Could you reproduce the passage on karma and social passivity below, word for word and in full?

Text for analysis:
· · ·

The second question about the doctrine of karma follows from the
first, and is, in fact, the primary critique that has been leveled against
the idea since it has been introduced to the West. This is that the idea
of karma may be socially and politically disempowering in its cultural
effect, that without intending to do this, karma may in fact support
social passivity or acquiescence in the face of oppression of various kinds.
This possible negative effect derives again from the link formed between
karma and rebirth in order to posit large-scale cosmic justice over long
and invisible stretches of time where other more immediate forms of
justice appear not to exist. If one assumes that cosmic justice prevails over
numerous lifetimes, and that therefore the situations of inequality that people
find themselves in are essentially of their own making through moral
effort or lack of it in previous lives, then it may not seem either necessary
or even fair to attempt to equalize opportunities among people or to
help those in desperate circumstances. For example, if you believe that a
child being severely abused by his family is now receiving just reward for
his past sins, you may find insufficient reason to intervene even when
that abuse appears to be destructive to the individual child and to the
society.
Now, of course, it is an open question, an historical and social-psychological
question, whether or to what extent the doctrines of karma and rebirth have ever
really had this effect. We know very well that Buddhist concepts of compassion
have prominent places in the various traditions, and we can all point to Buddhist
examples of compassionate social effort on behalf of the poor and the needy.
Nevertheless, we can see where the logic of this belief easily leads, in the minds of
some people at least, and we can suspect that it may have unjustifiably
diminished or undermined concern for the poor and the suffering in all
Buddhist cultures. The link between karma and rebirth can reasonably be
taken to justify nonaction in the socio-economic and political spheres,
and may help provide rational support for acquiescence to oppressive
neighbors, laws, and regimes. If and when this does occur, then the Buddhist
teaching of nonviolence can be distorted into a teaching of nonaction
and passivity, and be subject to criticism as a failure of courage and
justice.

· · ·

Information supplied:
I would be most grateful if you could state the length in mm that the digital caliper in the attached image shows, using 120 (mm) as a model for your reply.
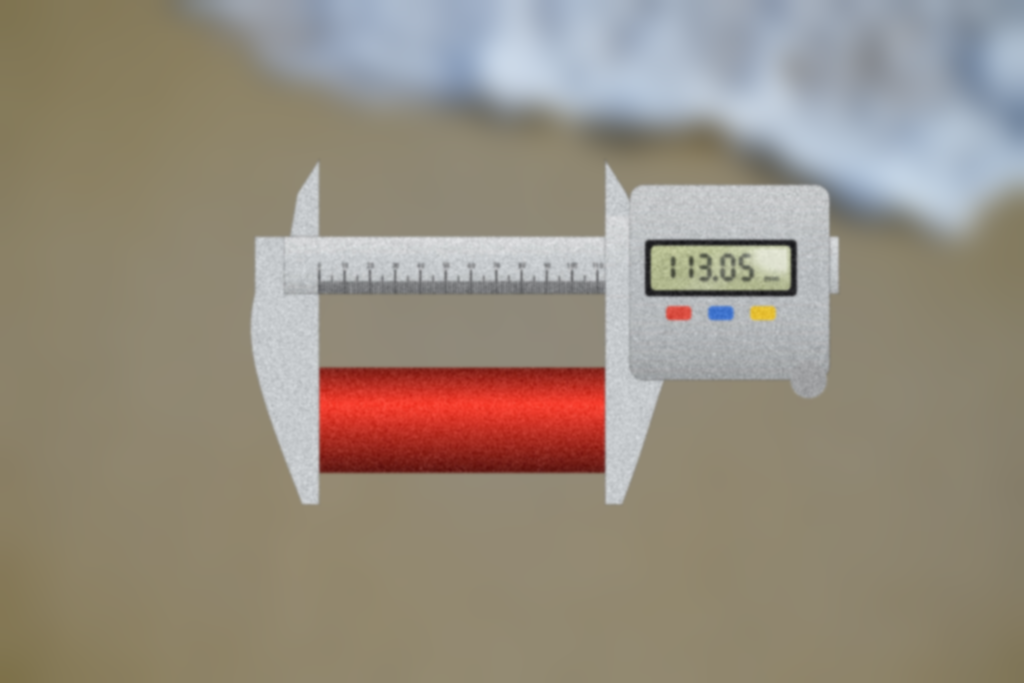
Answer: 113.05 (mm)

· · ·

The completed task:
The second question about the doctrine of karma follows from the
first, and is, in fact, the primary critique that has been leveled against
the idea since it has been introduced to the West. This is that the idea
of karma may be socially and politically disempowering in its cultural
effect, that without intending to do this, karma may in fact support
social passivity or acquiescence in the face of oppression of various kinds.
This possible negative effect derives again from the link formed between
karma and rebirth in order to posit large-scale cosmic justice over long
and invisible stretches of time where other more immediate forms of
justice appear not to exist. If one assumes that cosmic justice prevails over
numerous lifetimes, and that therefore the situations of inequality that people
find themselves in are essentially of their own making through moral
effort or lack of it in previous lives, then it may not seem either necessary
or even fair to attempt to equalize opportunities among people or to
help those in desperate circumstances. For example, if you believe that a
child being severely abused by his family is now receiving just reward for
his past sins, you may find insufficient reason to intervene even when
that abuse appears to be destructive to the individual child and to the
society.
Now, of course, it is an open question, an historical and social-psychological
question, whether or to what extent the doctrines of karma and rebirth have ever
really had this effect. We know very well that Buddhist concepts of compassion
have prominent places in the various traditions, and we can all point to Buddhist
examples of compassionate social effort on behalf of the poor and the needy.
Nevertheless, we can see where the logic of this belief easily leads, in the minds of
some people at least, and we can suspect that it may have unjustifiably
diminished or undermined concern for the poor and the suffering in all
Buddhist cultures. The link between karma and rebirth can reasonably be
taken to justify nonaction in the socio-economic and political spheres,
and may help provide rational support for acquiescence to oppressive
neighbors, laws, and regimes. If and when this does occur, then the Buddhist
teaching of nonviolence can be distorted into a teaching of nonaction
and passivity, and be subject to criticism as a failure of courage and
justice.